Counsel also charged $2,250 for the preparation of the filing and service of summons and complaint. However, they did not indicate the number of hours spent on this work and the rate at which the time was charged. Hensley, at 433 (the court may reduce the award accordingly when the documentation of hours is inadequate); New York State Association for Retarded Children, 711 F.2d at 1148. Accordingly, that portion of the fees will be reduced to $1,250, which accounts for five hours of work at a rate of $250 per hour. In addition, a court may not award fees under ERISA for legal services performed during the administrative process. The award is limited to the period after the court has assumed jurisdiction of the case. Peterson v. Continental Casualty Co., 282 F.3d 112, 119 (2d Cir. 2002). Therefore, the fee charged for the preparation of the February 5, 2001 collection letter will not be included in the award. Based on the modifications outlined above, the total award of attorney's fees will be $9,250.

5. Costs

Under the ERISA statute, reasonable costs are to be paid by defendant. See 29 U.S.C. § 1132(g)(2). Therefore, American should pay the Fund $200 for the filing fee and process server fee.

IV. CONCLUSION

For the reasons stated above, I respectfully recommend that the Fund be awarded a total of $14,145.30. The award includes unpaid contributions of $3,611.40, plus $541.95 in interest on the unpaid contributions as of June 30, 2003, liquidated damages in the amount of $541.95, attorney's fees in the amount of $9,250 and $200 in costs. Interest shall continue to accrue at the quarterly underpayment rate determined by the Internal Revenue Service under 26 U.S.C. § 6621 until American pays the amount of contributions owed in full.

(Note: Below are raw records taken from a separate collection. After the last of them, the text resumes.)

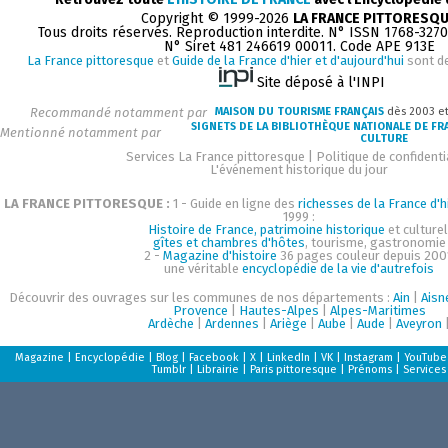
Copyright © 1999-2026
LA FRANCE PITTORESQ
Tous droits réservés. Reproduction interdite. N° ISSN 1768-327
N° Siret 481 246619 00011. Code APE 913E
La France pittoresque
et
Guide de la France d'hier et d'aujourd'hui
sont d
Site déposé à l'INPI
Recommandé notamment par
MAISON DU TOURISME FRANÇAIS
dès 2003 e
SIGNETS DE LA BIBLIOTHÈQUE NATIONALE DE FR
Mentionné notamment par
CULTURE
Services La France pittoresque
|
Politique de confidenti
L'événement historique du jour
LA FRANCE PITTORESQUE :
1 - Guide en ligne des
richesses de la France d'h
1999 :
Histoire de France, patrimoine historique
et culturel
gîtes et chambres d'hôtes
, tourisme, gastronomie
2 -
Magazine d'histoire
36 pages couleur depuis 200
une véritable
encyclopédie de la vie d'autrefois
Découvrir des ouvrages sur les communes de nos départements :
Ain
|
Aisn
Provence
|
Hautes-Alpes
|
Alpes-Maritimes
Ardèche
|
Ardennes
|
Ariège
|
Aube
|
Aude
|
Aveyron
Magazine
|
Encyclopédie
|
Blog
|
Facebook
|
X
|
LinkedIn
|
VK
|
Instagram
|
YouTube
Tumblr
|
Librairie
|
Paris pittoresque
|
Prénoms
|
Services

Pursuant to Rule 72, Federal Rules of Civil Procedure, the parties shall have ten (10) days after being served with a copy of the recommended disposition to file written objections to this Report and Recommendation. Such objections shall be filed with the Clerk of the Court and served on all adversaries, with extra copies delivered to the chambers of the Honorable Lawrence M. McKenna, 500 Pearl Street, Room 1640, and to the chambers of the undersigned, Room 1970. Failure to file timely objections shall constitute a waiver of those objections both in the District Court and on later appeal to the United States Court of Appeals. See Thomas v. Arn, 474 U.S. 140, 150 (1985); Small v. Sec'y of Health and Human Services, 892 F.2d 15, 16 (2d Cir. 1989) (per curiam); 28 U.S.C. § 636(b)(1) (West Supp. 1995); Fed.R.Civ.P. 72, 6(a), 6(e).